Dawson boldly predicted that “Tasmania would be making Australia’s best Chardonnay and Pinot Noir within the next decade”. Martin and my attention sharpened noticeably!
After a bottle of Roederer, Bonneau du Martray, and number of good Tassie wines, Dawson boldly predicted that “Tasmania would be making Australia’s best Chardonnay and Pinot Noir within the next decade”. Martin and my attention sharpened noticeably! Dawson is releasing his own Tasmanian Pinot and Chardonnay in October later under the
Dawson and James label – a joint project with the equally talented Tim James.
The following day we called in briefly to see Claudio Radenti at Freycinet on the East Coast. Claudio worked with Martin in Bordeaux in the late 80’s and has consistently made some of Tasmania’s finest wines. Great region but a long way from either Hobart of Launceston we mused on the beautiful drive south to our appointment at Tolpuddle – a vineyard near Richmond established in 1988 by Tony Jordan, Gary Crittenden and Bill Casimaty.
The moment we drove through the gate it was love at first sight. 20 hectares of mature Chardonnay and Pinot Noir vines planted on a long even slope, with lean soils, forests above and water below and great vineyard exposure.
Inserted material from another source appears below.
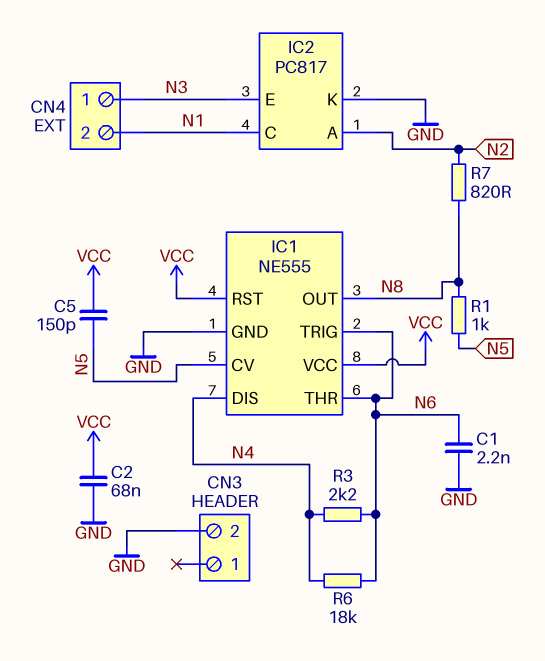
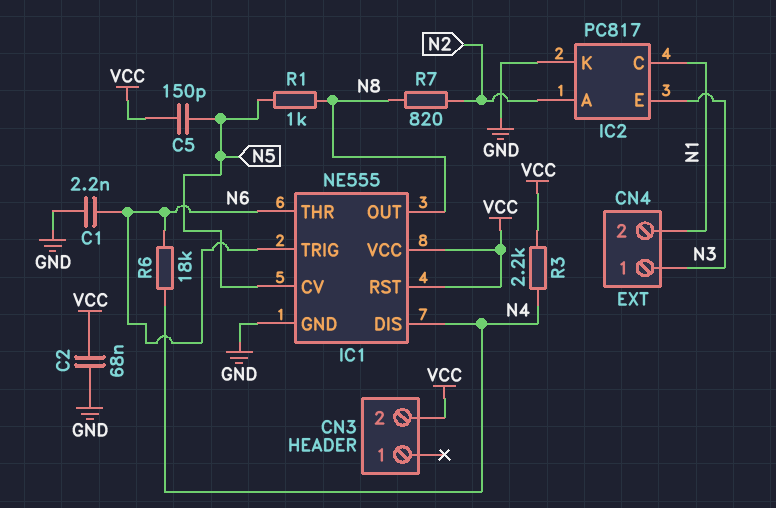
CN3 pin 2: GND -> VCC
R3: 2.2k (N4, N6) -> 2.2k (N4, VCC)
Fantastic.
So it had taken us less than two 2 days to find our perfect vineyard - but a vineyard not even on the market! On our return to the mainland Martin made an initial approach via Tony Jordan and much to our delight negotiations commenced and were soon successfully completed.
Our plan is to make to single vineyard Pinot Noir and Chardonnay under the Tolpuddle vineyard label – making a small amount of wine in 2012 for release in 2013.
So there you have it. A spontaneous road trip, some timely advice from mates and a healthy dose of serendipity. Some things are meant to be.